Madde Detay
ZİHNÎ, Erzurumlu
(d. ?/? - ö. 1209-12 arası/1794-97 arası)
divan şairi
(Divan/Yazılı Edebiyat / 18. Yüzyıl / Anadolu-Osmanlı-Türkiye)
ISBN: 978-9944-237-86-4
Asıl adı Mustafa’dır. Tek nüshası bilinen Zihnî Dîvânı'nın ketebe kaydında geçen Zihnî-i Erzurûmî ifadesinden ve şairin 1175-1209/1761-1795 yıllarında Erzurum'da görev yapan bürokratlara sunduğu kaside ve kıtalardan, imar ve iskân faaliyetlerine düştüğü tarihlerden Erzurumlu olduğu anlaşılmaktadır. Zihnî’nin ne zaman, kaç yaşında ve nerede öldüğünü bilemiyoruz. Ancak, Zihnî Dîvânı'nın 1212/1797'de istinsah edilen mevcut nüshasının ketebe kaydındaki el-merhûm, rahmetullâhi aleyh ifadelerine bakılırsa şairin bu tarihte hayatta olmadığı anlaşılır. 1209/1794-95 yılında Hacı Mustafa Ağa’nın yaptırdığı Kâğdarıç Köprüsüne tarih düşürdüğüne göre bu tarihte hayatta olmalıdır. Dolayısıyla Mustafa Zihnî'nin 1209'dan 1212'ye kadar geçen üç yıl içerisinde öldüğü kesindir. Şairin yaşı yetmişe erdiğinde hayatta olduğu, "Heftâda irdi sâl dükendi hevâ-yı dil / Gerdûn-ı kîne-cûdan üzüldü recâ-yı dil" (Macit 2001: 245) beytinden anlaşılmaktadır. Yukarıdaki veriler doğrultusunda 18. yüzyılın başında dünyaya geldiğini tahmin ettiğimiz Zihnî'nin tahsil hayatı ve mesleği hakkında bilgimiz yoktur. Şiirlerindeki kültürel derinlik dikkate alındığında klasik medrese eğitimi gördüğü söylenebilir.

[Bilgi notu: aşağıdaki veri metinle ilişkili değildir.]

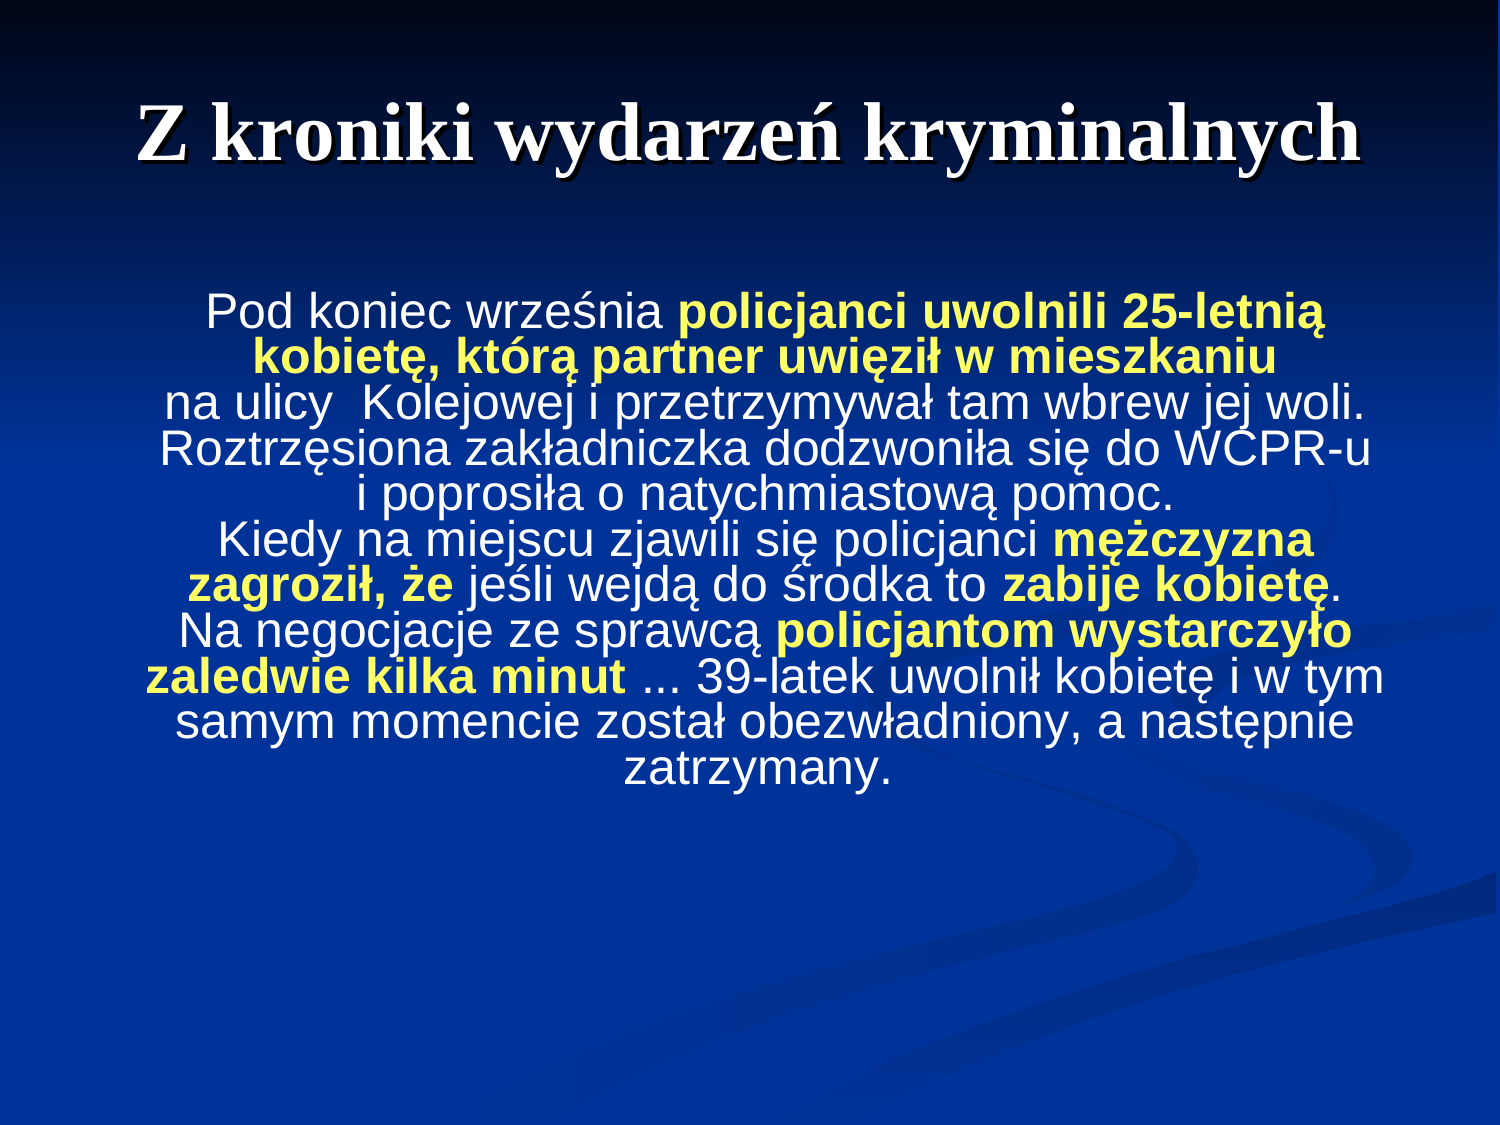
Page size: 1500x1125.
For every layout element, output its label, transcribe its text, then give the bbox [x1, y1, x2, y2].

title Z kroniki wydarzeń kryminalnych [75, 21, 1423, 212]
list Pod koniec września policjanci uwolnili 25-letnią kobietę, którą partner uwięził w mieszkaniu na ulicy Kolejowej i przetrzymywał tam wbrew jej woli. Roztrzęsiona zakładniczka dodzwoniła się do WCPR-u i poprosiła o natychmiastową pomoc. Kiedy na miejscu zjawili się policjanci mężczyzna zagroził, że jeśli wejdą do środka to zabije kobietę. Na negocjacje ze sprawcą policjantom wystarczyło zaledwie kilka minut ... 39-latek uwolnił kobietę i w tym samym momencie został obezwładniony, a następnie zatrzymany. [75, 212, 1423, 851]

Zihnî'nin bilinen tek eseri Dîvân'ıdır.
1. Dîvân: Zihnî Dîvânı'nın tek nüshası Dr. Abdullah Öztemiz'in şahsî kütüphanesinde bulunmaktadır. Eserin başka nüshasının olduğu derkenarlara düşülen nüsha farklarından (v 13a, v 59a) ve sah kayıtlarından anlaşılmaktadır. Bu nüshaya dayalı olarak Zihni Dîvânı, Muhsin Macit tarafından yayımlanmıştır (1996; 2001). Zihnî Dîvânı'nda biri Arapça, diğerleri Türkçe olmak üzere toplam 19 kaside, tamamı tarih manzumesi olan 13 kıta, 9 musammat (2 terkib-bend, 2 müseddes, 5 tahmis), 4 mesnevi, biri Farsça olmak üzere 328 gazel ve 1 de müstezat vardır.

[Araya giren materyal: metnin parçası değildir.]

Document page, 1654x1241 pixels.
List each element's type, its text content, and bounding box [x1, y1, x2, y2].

Zihnî Divânı’nda yer almamasına rağmen Yunus Kaplan’ın bir mecmuada
tespit edip yayımladığı Zihnî mahlaslı bir bilâdiyyenin beytindeki şu
temennisi;
Erzurum’da seni ey Zihnî-i şeydâ ola ki
Okuyup hayr ile yâd eyleye yârân-ı vefâ (Kaplan 2016: 102-124).
bu şiirin de Erzurumlu Zihnî’ye ait olabileceği ihtimalini akla getirmektedir.

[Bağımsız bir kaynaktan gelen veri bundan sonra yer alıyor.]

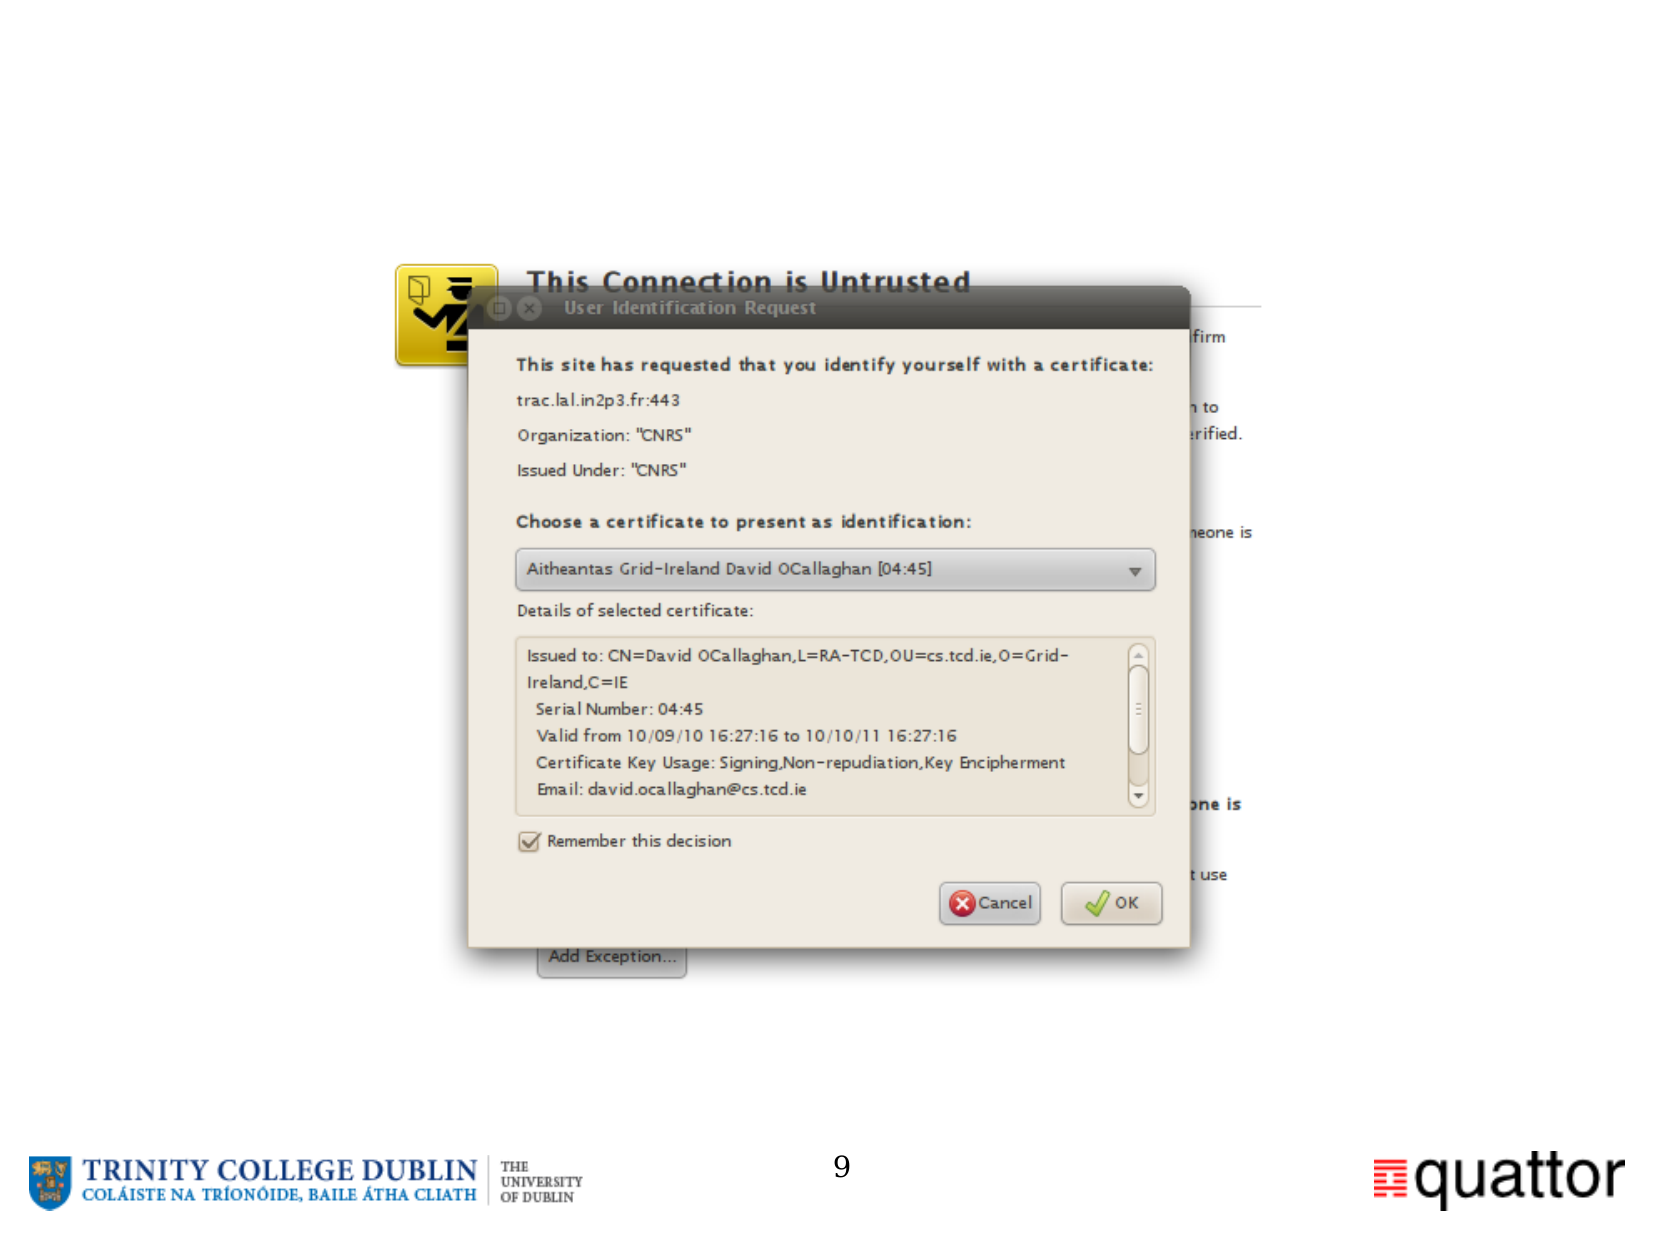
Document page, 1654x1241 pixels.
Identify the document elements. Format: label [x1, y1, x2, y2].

picture [29, 1155, 588, 1211]
picture [1374, 1151, 1625, 1211]
picture [382, 246, 1285, 1004]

18. yüzyılda Erzurum’da yetişen iki önemli divan şairi vardır: Biri İbrahim Hakkı, diğeri de Hâzık. Zihnî şiir anlayışı bakımından ikincisine yakındır. İbrahim Hakkı’ya sunduğu kasidelerdeki ifadelerinden ona bağlanmış olabileceği akla gelse de şiirlerinde mutasavvıf edası yoktur. Bir beytinde telmih unsuru olarak kullandığı Hacı Bektaş ismi ve başka bir beytinde geçen Mevlevî kelimesi, altı kez yinelediği “kalender” kavramından hareketle onun mistik tecrübeye sahip olduğunu söylemek zordur. Zihnî, divan şiirinin büyük ustalarından Necâtî, Bâkî, Fuzûlî, Nef‘î, Nâbî, Nedîm gibi şairlerin kullandıkları redifleri kullanır bazen de onların şiirlerini tanzir eder. Bilhassa kasidelerinde Nef'î’yi takip eder. Bütün bunlara rağmen Zihnî'nin gazellerine bakıldığında onun daha yakın çevresinden, Erzurum'dan bir üstat seçtiğini, Hâzık'ın yolundan gittiğini görürüz. Hâzık aracılığıyla şiir çizgisini Nâbî'ye dayandırır.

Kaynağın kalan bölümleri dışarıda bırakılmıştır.